Stored records:
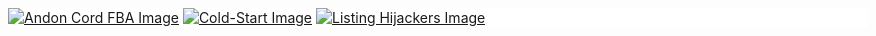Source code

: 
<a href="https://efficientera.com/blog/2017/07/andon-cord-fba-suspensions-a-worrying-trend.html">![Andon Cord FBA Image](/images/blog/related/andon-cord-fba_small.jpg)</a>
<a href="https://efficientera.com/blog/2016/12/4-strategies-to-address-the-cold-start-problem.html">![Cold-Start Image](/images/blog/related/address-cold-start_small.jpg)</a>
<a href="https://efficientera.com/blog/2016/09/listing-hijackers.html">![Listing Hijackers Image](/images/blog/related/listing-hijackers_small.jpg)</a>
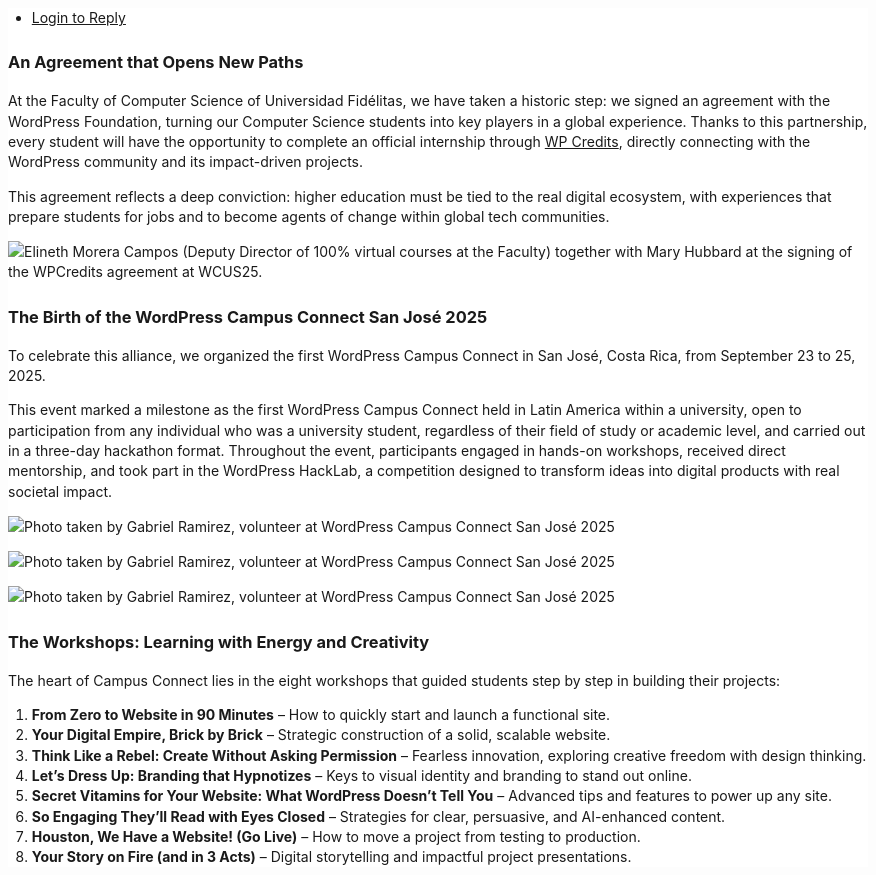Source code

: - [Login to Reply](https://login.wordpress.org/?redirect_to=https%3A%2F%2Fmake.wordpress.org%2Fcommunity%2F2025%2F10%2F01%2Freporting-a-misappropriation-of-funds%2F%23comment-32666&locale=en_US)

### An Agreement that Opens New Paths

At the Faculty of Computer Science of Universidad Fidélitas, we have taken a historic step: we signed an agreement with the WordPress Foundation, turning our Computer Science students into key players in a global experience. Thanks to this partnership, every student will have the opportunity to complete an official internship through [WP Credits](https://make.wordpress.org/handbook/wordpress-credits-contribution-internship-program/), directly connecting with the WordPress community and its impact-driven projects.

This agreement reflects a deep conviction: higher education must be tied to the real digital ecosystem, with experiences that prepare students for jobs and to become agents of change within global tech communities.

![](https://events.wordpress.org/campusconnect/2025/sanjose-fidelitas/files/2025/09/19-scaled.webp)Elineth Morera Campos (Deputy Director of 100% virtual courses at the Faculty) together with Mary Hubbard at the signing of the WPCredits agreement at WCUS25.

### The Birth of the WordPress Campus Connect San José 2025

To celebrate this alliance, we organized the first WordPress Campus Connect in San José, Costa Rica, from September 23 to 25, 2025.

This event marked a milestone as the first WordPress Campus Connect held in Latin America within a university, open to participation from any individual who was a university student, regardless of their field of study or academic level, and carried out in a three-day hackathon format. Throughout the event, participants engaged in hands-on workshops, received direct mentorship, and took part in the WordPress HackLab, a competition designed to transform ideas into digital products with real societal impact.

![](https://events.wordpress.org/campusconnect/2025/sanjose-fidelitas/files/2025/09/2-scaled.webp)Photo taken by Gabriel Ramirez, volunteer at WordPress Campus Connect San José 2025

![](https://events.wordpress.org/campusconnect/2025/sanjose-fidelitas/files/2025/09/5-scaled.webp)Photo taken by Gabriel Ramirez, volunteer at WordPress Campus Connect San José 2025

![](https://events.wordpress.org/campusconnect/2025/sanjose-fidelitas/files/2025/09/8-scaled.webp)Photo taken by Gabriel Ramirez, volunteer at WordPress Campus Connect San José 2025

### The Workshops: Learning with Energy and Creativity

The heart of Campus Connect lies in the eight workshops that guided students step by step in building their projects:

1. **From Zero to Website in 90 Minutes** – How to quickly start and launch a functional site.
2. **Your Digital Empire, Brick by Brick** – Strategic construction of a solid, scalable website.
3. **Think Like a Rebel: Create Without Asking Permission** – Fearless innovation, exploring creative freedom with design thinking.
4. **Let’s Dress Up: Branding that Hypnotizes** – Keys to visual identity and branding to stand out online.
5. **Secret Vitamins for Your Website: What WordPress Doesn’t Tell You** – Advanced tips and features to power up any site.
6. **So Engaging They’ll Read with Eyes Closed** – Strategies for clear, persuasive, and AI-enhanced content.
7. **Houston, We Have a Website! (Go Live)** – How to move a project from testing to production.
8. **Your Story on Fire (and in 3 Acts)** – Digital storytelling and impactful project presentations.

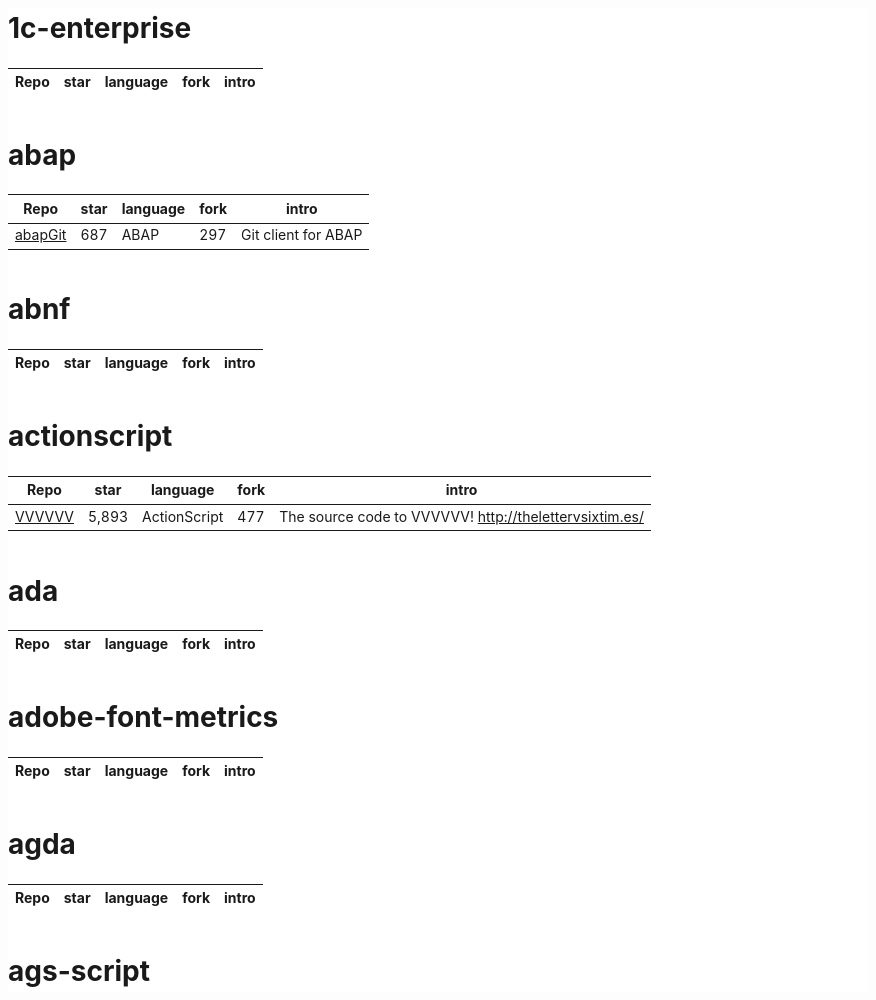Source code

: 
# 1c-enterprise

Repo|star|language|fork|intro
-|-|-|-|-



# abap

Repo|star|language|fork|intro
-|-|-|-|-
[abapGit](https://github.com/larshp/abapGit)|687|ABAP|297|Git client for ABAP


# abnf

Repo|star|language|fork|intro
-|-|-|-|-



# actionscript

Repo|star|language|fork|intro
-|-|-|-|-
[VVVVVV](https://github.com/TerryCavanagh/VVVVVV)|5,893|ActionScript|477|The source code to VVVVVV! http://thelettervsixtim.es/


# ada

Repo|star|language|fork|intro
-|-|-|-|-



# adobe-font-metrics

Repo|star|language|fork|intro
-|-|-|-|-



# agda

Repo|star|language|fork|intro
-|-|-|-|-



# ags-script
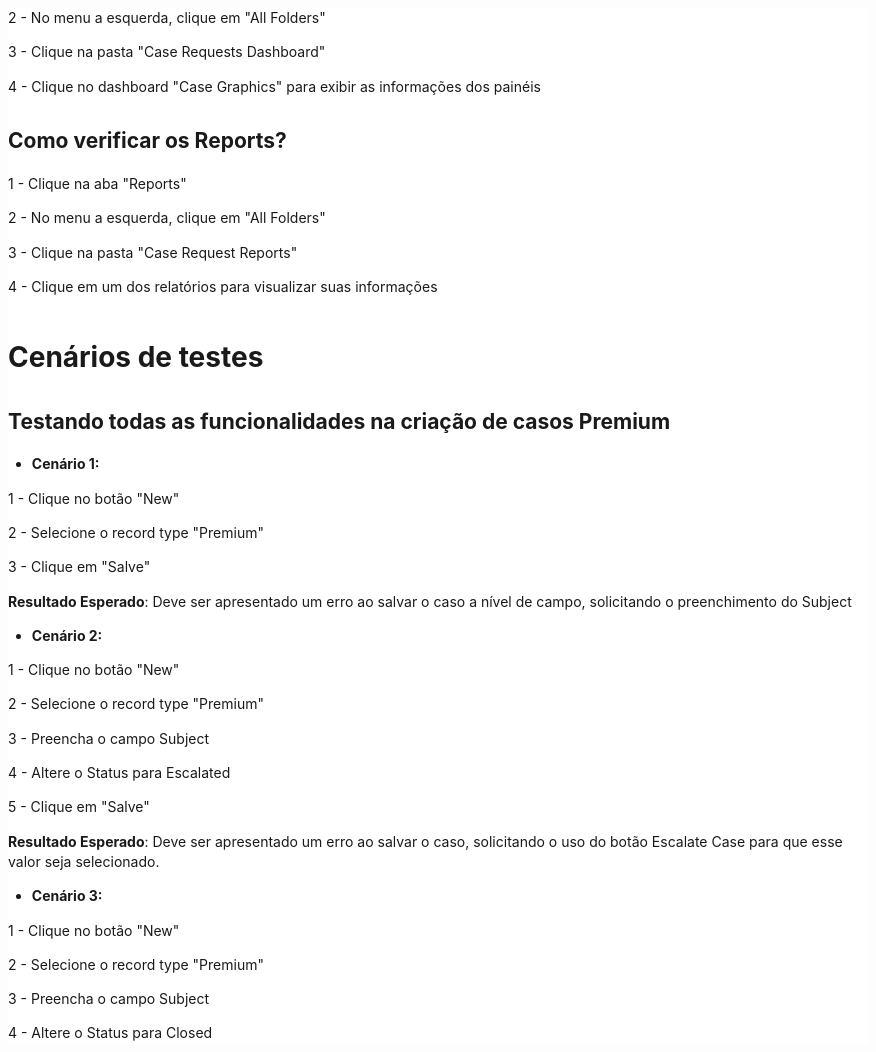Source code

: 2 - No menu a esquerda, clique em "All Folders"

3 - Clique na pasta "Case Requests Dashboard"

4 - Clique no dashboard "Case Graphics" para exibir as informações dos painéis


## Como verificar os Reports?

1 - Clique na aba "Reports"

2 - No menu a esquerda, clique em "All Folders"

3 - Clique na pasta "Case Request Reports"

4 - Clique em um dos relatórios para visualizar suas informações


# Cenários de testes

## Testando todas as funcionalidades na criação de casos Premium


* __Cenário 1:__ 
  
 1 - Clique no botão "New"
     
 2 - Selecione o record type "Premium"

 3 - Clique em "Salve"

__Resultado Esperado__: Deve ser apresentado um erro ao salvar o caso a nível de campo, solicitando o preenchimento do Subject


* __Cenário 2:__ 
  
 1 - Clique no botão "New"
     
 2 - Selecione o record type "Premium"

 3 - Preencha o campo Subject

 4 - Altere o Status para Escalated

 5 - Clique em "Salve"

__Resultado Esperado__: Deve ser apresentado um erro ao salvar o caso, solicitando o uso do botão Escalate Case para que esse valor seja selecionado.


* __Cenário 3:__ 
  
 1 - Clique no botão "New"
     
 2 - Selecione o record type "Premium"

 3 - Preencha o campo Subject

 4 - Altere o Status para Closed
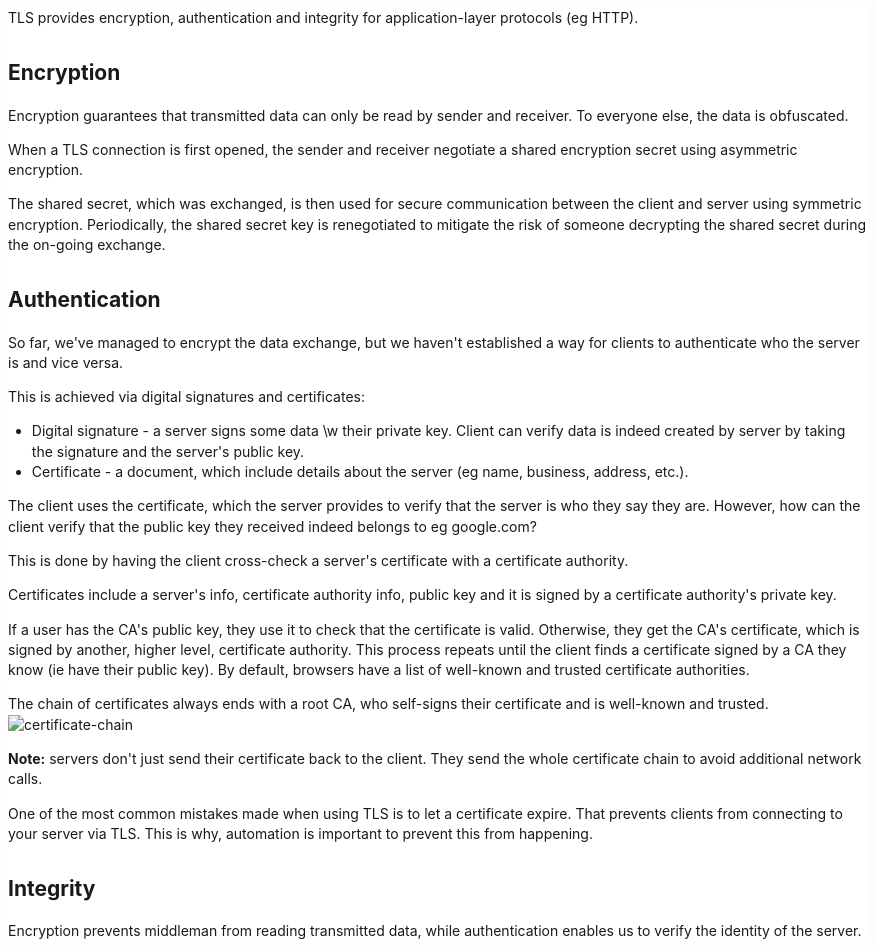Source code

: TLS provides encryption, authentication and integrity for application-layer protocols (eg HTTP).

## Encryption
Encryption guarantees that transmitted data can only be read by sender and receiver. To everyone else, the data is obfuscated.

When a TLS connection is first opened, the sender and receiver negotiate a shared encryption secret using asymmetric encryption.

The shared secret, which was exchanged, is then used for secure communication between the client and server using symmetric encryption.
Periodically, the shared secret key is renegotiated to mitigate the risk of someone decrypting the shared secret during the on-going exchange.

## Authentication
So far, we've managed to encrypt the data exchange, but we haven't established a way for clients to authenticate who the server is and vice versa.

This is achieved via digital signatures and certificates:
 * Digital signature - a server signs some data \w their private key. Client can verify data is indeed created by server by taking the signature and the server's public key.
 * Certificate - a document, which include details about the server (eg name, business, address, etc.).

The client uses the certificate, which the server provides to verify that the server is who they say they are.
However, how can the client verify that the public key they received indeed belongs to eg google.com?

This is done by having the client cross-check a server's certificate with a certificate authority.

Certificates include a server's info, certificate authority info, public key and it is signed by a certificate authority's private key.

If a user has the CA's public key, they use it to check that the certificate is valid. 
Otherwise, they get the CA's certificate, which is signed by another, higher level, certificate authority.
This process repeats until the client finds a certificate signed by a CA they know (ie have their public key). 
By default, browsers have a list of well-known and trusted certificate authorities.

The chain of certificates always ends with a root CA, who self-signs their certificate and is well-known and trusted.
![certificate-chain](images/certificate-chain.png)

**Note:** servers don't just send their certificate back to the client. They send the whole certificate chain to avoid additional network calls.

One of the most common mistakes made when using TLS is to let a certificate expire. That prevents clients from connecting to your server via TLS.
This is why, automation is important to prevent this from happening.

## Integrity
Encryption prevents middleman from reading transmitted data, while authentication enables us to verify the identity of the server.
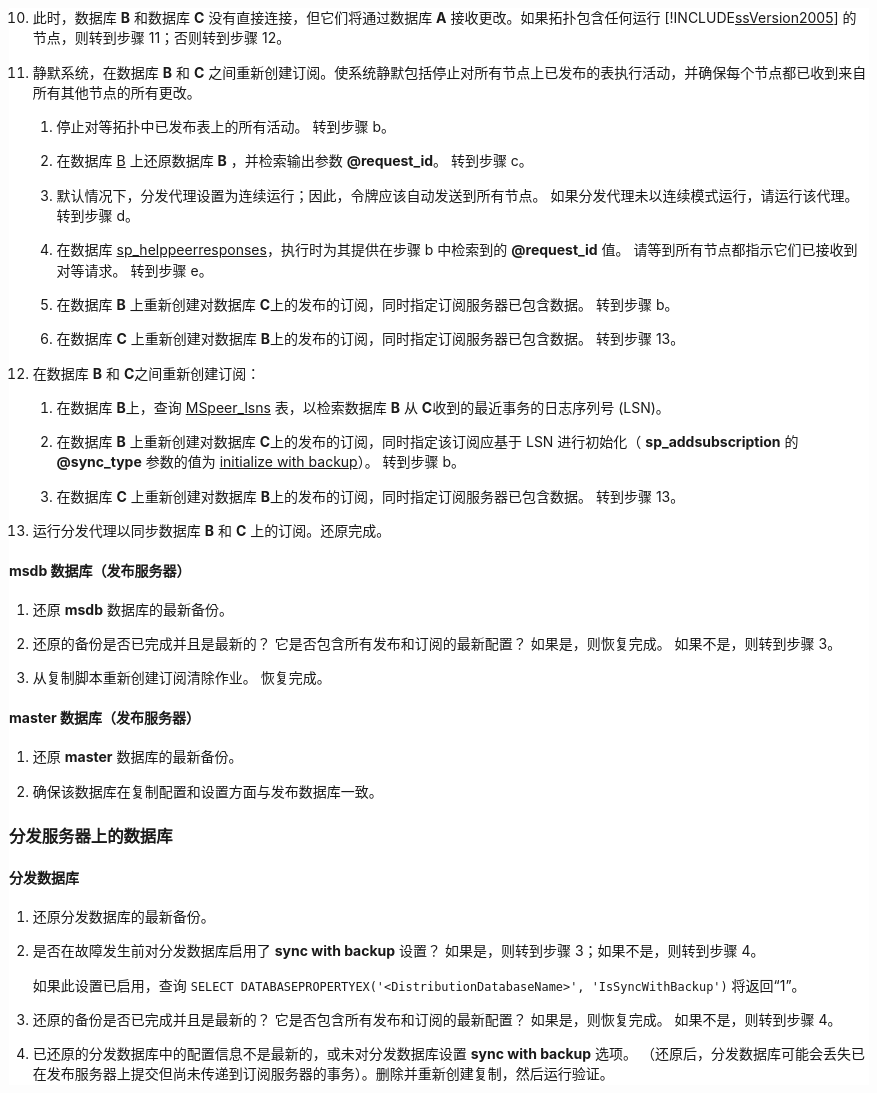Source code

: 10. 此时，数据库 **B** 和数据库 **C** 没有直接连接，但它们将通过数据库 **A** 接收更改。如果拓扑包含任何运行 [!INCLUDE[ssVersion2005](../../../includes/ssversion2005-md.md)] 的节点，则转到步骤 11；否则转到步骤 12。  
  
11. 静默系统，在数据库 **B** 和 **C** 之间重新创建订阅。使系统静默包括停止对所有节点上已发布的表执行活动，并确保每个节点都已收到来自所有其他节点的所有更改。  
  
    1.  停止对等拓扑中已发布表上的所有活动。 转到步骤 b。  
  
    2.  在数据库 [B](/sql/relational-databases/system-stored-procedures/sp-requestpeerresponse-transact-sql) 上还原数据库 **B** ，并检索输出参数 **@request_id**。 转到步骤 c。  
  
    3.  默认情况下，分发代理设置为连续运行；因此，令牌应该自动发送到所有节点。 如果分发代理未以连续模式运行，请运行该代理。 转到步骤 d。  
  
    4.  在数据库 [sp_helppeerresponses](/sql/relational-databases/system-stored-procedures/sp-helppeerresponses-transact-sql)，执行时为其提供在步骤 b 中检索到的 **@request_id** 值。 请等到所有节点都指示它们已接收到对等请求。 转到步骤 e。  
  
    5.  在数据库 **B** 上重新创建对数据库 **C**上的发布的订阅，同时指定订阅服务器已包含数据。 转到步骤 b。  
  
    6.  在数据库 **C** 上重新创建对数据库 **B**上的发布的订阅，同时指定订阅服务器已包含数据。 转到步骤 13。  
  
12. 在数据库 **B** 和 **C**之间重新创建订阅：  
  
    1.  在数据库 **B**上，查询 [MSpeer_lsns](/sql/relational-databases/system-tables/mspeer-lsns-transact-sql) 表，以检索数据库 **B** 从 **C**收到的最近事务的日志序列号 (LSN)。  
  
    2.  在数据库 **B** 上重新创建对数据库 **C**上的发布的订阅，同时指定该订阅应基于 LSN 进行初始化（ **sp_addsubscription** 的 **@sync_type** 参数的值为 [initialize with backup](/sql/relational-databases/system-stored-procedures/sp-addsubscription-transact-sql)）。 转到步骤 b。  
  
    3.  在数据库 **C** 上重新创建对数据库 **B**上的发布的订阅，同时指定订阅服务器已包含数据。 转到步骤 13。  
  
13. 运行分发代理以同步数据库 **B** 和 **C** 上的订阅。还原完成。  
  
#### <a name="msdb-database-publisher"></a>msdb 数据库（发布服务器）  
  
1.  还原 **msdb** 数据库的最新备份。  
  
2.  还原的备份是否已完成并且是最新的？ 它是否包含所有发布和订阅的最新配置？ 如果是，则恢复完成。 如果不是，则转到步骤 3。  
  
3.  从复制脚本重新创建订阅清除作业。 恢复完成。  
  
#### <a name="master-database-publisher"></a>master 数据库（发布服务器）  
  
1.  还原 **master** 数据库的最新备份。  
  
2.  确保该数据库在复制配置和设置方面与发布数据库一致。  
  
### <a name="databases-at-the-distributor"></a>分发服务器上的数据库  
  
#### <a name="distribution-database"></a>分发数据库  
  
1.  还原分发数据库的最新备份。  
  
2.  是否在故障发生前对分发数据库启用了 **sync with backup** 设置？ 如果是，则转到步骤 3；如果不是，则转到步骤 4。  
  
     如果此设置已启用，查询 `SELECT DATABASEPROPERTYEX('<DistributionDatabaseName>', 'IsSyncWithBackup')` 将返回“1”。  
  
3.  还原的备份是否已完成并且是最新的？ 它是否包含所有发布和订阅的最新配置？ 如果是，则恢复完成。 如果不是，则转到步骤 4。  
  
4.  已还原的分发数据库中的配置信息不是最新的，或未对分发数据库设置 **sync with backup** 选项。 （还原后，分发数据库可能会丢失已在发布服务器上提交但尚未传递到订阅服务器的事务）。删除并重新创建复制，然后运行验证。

> What you should do
From the data above, show each line that contains "menu".

> Answer box
: 2 - No menu a esquerda, clique em "All Folders"
2 - No menu a esquerda, clique em "All Folders"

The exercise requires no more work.